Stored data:

● ● ● ● ●

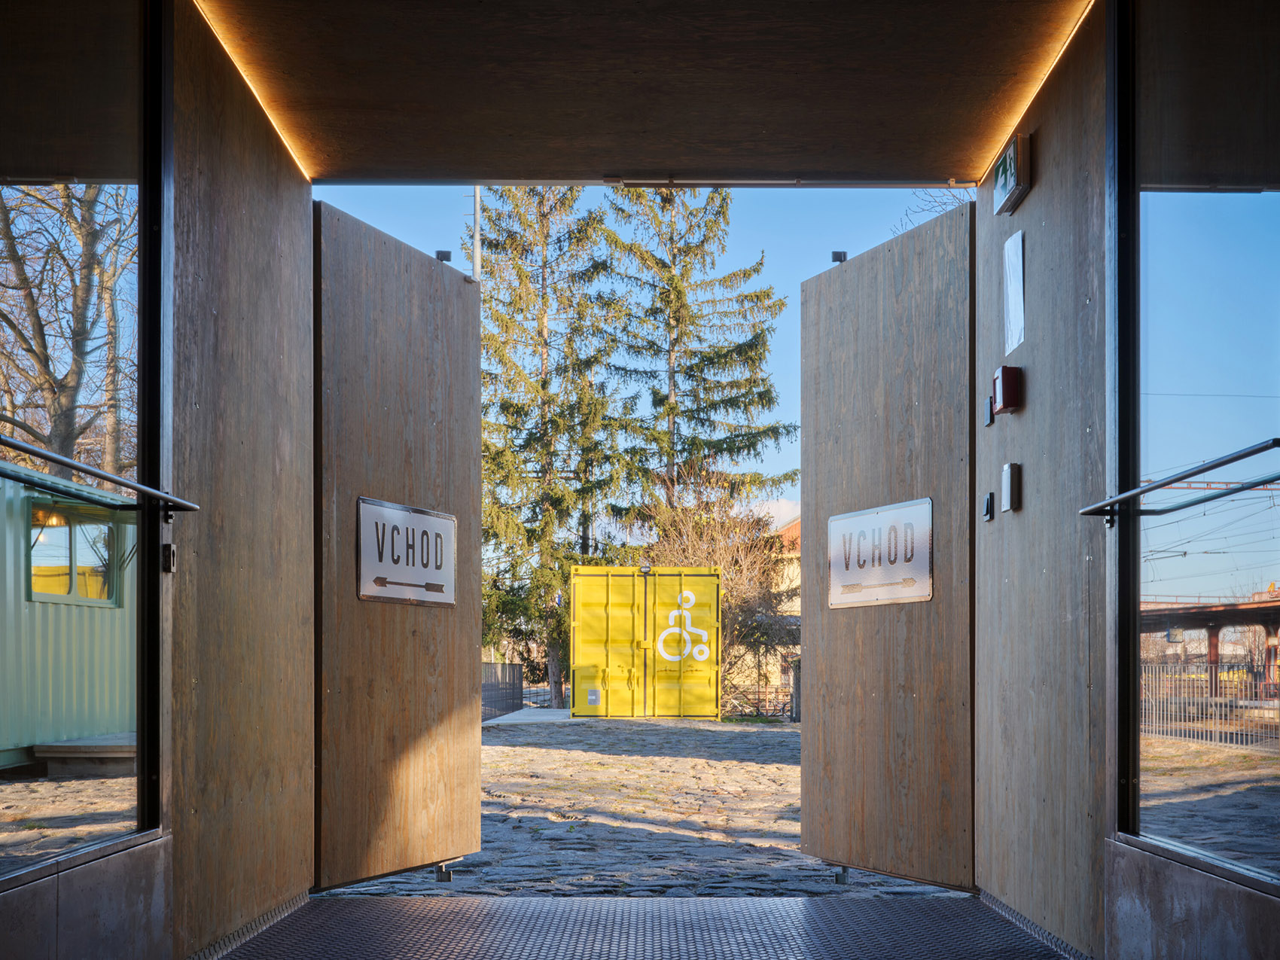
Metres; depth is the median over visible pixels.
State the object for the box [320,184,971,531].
sky
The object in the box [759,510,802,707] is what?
building
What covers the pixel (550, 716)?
concrete slab
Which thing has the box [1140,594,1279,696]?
platform canopy
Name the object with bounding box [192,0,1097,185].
ceiling
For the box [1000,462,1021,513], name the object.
wall-mounted device
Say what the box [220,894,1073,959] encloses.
floor
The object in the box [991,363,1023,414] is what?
fire alarm box
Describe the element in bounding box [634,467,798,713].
bare shrub
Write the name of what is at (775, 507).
cloud
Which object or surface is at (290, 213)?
left wall
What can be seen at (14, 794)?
left window
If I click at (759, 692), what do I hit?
fence
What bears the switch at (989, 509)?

● ● ● ● ●

Output nothing but the line containing "Describe the element" and each line after it in the entries above, exactly as written.

Describe the element in bounding box [634,467,798,713].
bare shrub
Write the name of what is at (775, 507).
cloud
Which object or surface is at (290, 213)?
left wall
What can be seen at (14, 794)?
left window
If I click at (759, 692), what do I hit?
fence
What bears the switch at (989, 509)?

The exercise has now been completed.